Tally the lines in the material below that contain the string "married", treating uppercase and lowercase as different, and reply with only that number.
== == ==
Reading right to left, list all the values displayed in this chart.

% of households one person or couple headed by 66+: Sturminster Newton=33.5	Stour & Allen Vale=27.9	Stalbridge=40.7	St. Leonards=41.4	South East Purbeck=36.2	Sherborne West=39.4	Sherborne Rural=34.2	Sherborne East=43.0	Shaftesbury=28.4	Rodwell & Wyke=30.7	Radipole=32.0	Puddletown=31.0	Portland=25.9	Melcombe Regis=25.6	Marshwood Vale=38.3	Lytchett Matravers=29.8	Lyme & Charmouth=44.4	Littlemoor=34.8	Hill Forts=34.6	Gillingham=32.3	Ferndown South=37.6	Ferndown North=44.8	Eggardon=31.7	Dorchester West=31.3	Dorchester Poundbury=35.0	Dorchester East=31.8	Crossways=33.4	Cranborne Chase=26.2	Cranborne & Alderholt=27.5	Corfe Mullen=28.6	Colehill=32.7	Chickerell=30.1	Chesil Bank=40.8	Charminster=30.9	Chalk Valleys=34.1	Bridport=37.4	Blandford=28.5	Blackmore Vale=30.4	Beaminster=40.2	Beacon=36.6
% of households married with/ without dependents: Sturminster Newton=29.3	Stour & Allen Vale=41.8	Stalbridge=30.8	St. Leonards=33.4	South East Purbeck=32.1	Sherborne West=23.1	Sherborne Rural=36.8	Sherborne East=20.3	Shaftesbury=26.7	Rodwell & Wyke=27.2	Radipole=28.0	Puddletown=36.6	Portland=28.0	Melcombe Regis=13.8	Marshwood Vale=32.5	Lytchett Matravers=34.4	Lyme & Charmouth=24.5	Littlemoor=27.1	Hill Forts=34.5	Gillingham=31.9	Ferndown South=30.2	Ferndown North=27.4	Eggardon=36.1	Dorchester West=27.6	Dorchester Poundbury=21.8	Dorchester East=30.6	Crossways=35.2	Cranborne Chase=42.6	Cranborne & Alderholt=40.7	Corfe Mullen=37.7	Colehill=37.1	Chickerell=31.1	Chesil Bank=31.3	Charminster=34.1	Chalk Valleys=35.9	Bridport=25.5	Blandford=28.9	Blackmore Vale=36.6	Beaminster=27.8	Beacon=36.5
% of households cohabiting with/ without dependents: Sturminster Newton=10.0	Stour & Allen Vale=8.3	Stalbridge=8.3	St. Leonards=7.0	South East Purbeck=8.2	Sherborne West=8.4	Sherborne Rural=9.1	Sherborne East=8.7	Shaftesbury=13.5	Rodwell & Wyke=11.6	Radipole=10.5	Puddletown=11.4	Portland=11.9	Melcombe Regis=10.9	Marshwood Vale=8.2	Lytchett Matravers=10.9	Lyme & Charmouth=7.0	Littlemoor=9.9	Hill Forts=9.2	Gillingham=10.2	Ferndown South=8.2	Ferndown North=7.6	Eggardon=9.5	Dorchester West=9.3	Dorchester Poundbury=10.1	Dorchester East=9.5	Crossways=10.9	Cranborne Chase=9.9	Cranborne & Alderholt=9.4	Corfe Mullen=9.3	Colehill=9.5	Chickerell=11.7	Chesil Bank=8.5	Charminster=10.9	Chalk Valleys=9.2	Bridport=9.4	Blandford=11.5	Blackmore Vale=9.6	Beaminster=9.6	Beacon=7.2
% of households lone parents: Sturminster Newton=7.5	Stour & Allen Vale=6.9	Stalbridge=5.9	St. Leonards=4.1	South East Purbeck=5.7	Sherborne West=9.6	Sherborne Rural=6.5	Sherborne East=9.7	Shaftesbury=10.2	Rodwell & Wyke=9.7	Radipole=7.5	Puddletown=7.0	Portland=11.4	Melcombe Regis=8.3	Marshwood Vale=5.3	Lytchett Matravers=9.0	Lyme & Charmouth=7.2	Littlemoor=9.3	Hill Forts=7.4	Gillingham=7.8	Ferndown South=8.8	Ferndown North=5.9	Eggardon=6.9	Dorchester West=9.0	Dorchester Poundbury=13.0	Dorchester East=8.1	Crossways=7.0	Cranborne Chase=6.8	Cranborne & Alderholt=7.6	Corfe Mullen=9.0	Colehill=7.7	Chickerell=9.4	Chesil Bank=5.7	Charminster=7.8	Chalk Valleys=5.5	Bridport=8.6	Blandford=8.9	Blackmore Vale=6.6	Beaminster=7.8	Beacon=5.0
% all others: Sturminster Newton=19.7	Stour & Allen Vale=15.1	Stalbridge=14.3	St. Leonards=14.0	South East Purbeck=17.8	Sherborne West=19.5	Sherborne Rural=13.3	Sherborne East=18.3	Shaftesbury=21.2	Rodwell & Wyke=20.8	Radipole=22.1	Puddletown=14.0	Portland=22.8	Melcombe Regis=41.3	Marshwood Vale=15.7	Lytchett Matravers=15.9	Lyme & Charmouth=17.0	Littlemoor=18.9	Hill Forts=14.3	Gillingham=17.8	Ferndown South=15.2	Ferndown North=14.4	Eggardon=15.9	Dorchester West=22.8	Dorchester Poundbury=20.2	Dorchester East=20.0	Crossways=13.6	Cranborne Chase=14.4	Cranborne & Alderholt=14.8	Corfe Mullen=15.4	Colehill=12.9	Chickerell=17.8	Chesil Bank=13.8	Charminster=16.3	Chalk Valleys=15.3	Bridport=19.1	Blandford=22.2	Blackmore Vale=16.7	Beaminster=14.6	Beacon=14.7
== == ==
■ Response box:
1